***** TEXTO FORNECIDO *****

Folha de S. Paulo


Acusado de assassinatos em Goiânia mostrou vaidade, diz delegado

O avô chegou a Goiânia vindo de Pau dos Ferros, Rio Grande do Norte, aos 12 anos. Hoje tem 76. Ganhou a vida consertando caminhões e ônibus. Teve cinco filhos, dois homens e três mulheres.

Uma das filhas, Sônia Gomes da Rocha, envolveu-se em um romance aos 17, e engravidou. Nasceu Tiago. Após dois anos, ela uniu-se a outro homem e teve um segundo filho.

Calado, Tiago não brincava, não se envolvia com outras crianças. Sônia trabalhava como diarista, passava muito tempo fora. O menino ficava aos cuidados da avó e de uma das tias.

À noite compartilhava com as outras crianças a televisão da casa. Mas só até às dez, porque nessa hora o avô desligava o aparelho e apagava a luz da sala.

Weimer Carvalho/Folhapress
Colégio onde o acusado de assassinatos Tiago Henrique Gomes da Rocha, 26, estudou parte da infância
Colégio onde o acusado de assassinatos Tiago Henrique Gomes da Rocha, 26, estudou parte da infância

Sônia conseguiu um emprego na prefeitura de Goiânia. Procurava compensar sua ausência. "Dava aos filhos brinquedos caros, comprava boas roupas, vestia-os bem", diz uma pessoa da família.

*****

TAREFAS
**a)** Liste todos os nomes de lugares que aparecem na reportagem.
**b)** Segundo a reportagem, com que idade o avô chegou a Goiânia?
O material que vem depois não entra nestas tarefas.

***** DADOS FORNECIDOS *****

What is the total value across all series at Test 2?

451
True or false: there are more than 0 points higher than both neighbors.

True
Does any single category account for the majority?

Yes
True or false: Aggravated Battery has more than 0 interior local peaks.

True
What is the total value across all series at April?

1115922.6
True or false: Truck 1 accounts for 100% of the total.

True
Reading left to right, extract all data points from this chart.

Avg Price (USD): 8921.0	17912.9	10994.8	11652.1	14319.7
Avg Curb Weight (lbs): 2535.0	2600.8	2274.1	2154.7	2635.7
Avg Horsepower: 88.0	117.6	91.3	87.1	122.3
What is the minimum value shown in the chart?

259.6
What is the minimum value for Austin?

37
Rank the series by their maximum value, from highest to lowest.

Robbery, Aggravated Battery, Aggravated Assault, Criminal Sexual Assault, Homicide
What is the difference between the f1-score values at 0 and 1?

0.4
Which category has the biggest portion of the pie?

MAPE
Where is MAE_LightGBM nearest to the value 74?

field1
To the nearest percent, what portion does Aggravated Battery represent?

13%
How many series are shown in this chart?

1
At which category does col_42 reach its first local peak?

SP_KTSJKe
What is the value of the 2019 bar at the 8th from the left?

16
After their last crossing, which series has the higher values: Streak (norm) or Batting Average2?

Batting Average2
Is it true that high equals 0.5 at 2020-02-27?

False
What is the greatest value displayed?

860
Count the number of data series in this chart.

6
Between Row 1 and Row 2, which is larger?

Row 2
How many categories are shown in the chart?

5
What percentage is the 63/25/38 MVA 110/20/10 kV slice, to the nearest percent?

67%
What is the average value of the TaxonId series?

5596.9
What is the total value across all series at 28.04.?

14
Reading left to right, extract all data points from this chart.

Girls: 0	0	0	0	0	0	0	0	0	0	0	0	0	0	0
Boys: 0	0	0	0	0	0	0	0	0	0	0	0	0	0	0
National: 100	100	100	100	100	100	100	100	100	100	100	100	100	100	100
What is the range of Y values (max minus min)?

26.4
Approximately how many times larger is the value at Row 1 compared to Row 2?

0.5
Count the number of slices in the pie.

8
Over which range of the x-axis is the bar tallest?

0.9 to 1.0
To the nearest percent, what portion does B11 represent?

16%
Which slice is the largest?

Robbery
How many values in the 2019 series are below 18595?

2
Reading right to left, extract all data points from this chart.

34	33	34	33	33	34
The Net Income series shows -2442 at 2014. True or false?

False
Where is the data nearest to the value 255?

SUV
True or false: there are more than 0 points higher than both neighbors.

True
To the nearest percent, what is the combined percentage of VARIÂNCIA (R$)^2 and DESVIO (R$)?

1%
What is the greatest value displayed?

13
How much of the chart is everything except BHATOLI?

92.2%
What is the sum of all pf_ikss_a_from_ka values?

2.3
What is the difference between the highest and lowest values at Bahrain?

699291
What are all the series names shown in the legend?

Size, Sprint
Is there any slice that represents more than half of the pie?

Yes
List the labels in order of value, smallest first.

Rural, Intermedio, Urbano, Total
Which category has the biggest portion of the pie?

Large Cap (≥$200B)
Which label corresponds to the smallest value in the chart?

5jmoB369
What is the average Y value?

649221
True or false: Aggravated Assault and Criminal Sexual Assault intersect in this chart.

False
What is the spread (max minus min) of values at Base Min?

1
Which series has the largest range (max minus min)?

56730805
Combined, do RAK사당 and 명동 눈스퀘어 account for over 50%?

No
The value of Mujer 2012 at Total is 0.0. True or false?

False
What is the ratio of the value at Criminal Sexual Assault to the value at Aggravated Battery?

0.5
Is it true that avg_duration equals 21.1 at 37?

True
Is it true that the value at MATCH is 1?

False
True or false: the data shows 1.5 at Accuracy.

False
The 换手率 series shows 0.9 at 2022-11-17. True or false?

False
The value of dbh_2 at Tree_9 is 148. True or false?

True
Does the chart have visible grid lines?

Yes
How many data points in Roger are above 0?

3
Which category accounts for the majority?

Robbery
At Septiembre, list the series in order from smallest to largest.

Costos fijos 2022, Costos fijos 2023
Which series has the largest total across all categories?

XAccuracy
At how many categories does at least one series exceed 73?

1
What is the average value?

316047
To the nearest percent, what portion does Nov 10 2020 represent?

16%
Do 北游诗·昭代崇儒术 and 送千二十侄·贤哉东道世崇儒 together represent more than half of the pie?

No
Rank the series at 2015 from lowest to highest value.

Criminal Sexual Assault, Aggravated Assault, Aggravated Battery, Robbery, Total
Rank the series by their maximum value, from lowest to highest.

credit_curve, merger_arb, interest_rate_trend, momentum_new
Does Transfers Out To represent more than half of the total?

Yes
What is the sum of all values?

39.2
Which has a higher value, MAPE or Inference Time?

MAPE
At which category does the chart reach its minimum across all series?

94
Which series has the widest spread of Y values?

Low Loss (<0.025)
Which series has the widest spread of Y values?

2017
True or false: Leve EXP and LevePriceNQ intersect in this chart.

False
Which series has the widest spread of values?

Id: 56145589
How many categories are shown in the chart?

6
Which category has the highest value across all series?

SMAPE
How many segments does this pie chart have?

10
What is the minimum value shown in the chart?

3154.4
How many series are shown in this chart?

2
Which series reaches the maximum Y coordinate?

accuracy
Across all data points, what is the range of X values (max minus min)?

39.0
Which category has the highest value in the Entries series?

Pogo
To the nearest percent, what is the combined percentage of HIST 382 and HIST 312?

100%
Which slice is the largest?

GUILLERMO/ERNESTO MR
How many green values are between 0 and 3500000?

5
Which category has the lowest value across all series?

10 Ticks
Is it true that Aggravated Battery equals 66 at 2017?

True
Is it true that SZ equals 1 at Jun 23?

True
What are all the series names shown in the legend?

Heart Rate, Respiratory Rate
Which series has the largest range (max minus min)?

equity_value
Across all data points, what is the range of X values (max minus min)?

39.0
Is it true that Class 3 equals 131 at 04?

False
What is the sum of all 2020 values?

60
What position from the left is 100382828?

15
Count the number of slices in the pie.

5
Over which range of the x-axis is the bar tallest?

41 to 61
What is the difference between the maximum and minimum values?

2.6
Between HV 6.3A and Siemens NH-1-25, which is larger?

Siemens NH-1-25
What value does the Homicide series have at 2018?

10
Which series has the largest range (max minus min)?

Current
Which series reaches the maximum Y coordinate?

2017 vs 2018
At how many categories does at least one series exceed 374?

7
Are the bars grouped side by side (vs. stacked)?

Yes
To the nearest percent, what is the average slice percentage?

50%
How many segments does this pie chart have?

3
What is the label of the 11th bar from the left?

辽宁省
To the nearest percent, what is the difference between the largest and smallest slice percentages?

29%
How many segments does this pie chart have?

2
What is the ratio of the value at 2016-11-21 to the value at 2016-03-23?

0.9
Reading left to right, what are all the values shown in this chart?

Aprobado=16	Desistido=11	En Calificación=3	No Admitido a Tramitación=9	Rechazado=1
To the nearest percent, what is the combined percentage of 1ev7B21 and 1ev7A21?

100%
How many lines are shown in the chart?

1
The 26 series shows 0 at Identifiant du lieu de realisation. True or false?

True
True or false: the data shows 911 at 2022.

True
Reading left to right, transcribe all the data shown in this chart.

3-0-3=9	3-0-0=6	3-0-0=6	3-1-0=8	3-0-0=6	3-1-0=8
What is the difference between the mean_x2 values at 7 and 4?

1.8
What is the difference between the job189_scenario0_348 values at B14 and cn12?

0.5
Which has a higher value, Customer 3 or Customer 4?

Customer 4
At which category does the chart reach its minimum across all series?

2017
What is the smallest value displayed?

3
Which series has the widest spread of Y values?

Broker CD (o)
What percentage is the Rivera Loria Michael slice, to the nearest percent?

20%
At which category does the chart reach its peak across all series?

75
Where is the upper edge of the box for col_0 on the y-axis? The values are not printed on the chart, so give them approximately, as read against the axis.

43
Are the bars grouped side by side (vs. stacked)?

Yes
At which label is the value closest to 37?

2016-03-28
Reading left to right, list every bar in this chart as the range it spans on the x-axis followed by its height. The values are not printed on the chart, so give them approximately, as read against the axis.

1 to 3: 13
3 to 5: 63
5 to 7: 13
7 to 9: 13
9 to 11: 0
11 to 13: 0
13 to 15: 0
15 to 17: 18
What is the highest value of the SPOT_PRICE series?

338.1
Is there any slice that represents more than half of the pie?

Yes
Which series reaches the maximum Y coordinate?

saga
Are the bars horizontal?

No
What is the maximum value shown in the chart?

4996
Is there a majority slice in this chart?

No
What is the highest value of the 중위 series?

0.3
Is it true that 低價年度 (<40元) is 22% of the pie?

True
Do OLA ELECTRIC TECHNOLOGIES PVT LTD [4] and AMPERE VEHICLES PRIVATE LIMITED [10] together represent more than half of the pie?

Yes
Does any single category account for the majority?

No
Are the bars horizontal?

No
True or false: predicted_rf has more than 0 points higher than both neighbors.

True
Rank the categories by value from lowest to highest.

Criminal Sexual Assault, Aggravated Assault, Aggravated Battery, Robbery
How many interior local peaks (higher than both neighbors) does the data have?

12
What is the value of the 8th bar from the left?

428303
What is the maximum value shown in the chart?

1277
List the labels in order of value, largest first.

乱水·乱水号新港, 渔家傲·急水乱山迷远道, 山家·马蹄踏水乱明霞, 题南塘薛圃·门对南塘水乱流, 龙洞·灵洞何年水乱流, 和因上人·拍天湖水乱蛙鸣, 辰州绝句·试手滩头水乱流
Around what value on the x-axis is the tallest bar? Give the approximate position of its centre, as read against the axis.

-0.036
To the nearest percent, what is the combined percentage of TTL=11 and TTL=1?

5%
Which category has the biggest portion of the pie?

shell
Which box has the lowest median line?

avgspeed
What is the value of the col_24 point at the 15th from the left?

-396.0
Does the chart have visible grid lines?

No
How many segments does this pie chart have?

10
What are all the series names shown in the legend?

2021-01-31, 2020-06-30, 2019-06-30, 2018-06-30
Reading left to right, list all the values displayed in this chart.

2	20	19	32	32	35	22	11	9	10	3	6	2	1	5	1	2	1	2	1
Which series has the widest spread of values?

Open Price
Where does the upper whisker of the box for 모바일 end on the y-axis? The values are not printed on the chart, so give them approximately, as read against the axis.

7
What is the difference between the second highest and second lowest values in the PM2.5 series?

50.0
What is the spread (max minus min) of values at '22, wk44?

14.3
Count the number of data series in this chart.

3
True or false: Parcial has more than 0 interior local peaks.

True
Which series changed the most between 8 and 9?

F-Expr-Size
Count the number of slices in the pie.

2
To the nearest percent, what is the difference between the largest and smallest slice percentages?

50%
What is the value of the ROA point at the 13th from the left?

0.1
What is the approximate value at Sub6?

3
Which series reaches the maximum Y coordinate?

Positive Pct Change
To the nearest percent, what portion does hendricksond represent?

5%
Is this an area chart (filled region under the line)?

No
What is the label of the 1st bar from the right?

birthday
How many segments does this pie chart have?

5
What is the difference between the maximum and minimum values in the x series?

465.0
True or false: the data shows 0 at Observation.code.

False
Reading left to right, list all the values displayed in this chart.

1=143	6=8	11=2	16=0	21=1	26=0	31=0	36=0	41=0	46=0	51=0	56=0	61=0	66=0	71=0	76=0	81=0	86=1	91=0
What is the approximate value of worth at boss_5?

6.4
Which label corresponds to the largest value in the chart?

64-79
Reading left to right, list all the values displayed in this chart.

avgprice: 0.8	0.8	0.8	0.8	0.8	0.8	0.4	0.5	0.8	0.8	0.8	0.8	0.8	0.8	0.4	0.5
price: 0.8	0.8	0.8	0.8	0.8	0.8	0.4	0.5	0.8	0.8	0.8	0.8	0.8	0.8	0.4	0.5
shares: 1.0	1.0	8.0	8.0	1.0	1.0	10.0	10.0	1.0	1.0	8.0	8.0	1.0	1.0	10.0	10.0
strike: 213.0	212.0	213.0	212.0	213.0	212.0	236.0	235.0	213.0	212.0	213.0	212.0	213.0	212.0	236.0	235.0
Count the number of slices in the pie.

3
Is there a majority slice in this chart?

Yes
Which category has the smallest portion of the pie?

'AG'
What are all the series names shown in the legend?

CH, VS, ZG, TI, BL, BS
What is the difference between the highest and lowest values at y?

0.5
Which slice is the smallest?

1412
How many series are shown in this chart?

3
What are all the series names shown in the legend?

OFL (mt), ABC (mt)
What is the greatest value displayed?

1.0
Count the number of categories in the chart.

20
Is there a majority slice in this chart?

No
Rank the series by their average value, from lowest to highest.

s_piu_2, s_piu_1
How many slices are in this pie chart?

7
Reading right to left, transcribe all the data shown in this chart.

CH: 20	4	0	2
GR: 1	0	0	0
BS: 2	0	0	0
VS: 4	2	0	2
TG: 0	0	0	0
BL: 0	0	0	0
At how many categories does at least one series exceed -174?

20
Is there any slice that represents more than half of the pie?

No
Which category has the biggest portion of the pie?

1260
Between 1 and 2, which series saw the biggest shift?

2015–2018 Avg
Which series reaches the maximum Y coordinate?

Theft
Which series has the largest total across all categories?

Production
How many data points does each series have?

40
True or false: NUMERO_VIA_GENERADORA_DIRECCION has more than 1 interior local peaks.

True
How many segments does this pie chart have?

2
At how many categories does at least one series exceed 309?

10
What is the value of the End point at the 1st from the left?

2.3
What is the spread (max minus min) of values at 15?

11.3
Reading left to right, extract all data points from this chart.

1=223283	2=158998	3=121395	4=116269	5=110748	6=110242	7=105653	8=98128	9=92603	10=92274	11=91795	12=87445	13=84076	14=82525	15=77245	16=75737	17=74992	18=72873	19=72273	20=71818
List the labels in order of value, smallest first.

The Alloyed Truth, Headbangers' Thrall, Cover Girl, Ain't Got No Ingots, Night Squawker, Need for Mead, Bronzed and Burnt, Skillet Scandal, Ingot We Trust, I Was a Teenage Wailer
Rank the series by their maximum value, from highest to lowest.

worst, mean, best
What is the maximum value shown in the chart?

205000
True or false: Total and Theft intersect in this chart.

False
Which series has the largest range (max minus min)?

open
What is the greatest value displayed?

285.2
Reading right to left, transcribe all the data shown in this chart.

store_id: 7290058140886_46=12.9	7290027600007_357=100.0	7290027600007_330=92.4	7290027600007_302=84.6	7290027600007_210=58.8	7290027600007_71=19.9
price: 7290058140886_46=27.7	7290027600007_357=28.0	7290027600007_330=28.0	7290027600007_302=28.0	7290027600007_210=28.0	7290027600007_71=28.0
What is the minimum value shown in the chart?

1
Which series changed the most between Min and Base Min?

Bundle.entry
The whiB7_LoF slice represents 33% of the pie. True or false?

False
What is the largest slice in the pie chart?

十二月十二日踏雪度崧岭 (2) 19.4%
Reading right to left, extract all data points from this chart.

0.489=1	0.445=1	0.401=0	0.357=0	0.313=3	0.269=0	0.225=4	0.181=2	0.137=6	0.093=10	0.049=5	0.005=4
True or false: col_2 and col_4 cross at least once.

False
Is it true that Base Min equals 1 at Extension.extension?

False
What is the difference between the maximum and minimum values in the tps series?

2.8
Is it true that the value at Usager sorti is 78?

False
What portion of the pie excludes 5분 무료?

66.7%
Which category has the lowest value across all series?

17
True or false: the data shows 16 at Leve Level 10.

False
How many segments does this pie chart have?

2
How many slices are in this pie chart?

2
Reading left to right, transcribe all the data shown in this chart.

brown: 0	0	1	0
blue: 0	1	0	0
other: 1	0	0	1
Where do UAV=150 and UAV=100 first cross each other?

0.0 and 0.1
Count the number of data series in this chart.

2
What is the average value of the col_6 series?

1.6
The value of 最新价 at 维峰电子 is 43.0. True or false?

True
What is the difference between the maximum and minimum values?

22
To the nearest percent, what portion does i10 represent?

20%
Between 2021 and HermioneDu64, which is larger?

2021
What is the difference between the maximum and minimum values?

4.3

*****

RESPOSTAS
**a)** Goiânia, Pau dos Ferros e Rio Grande do Norte.

**b)** Aos 12 anos.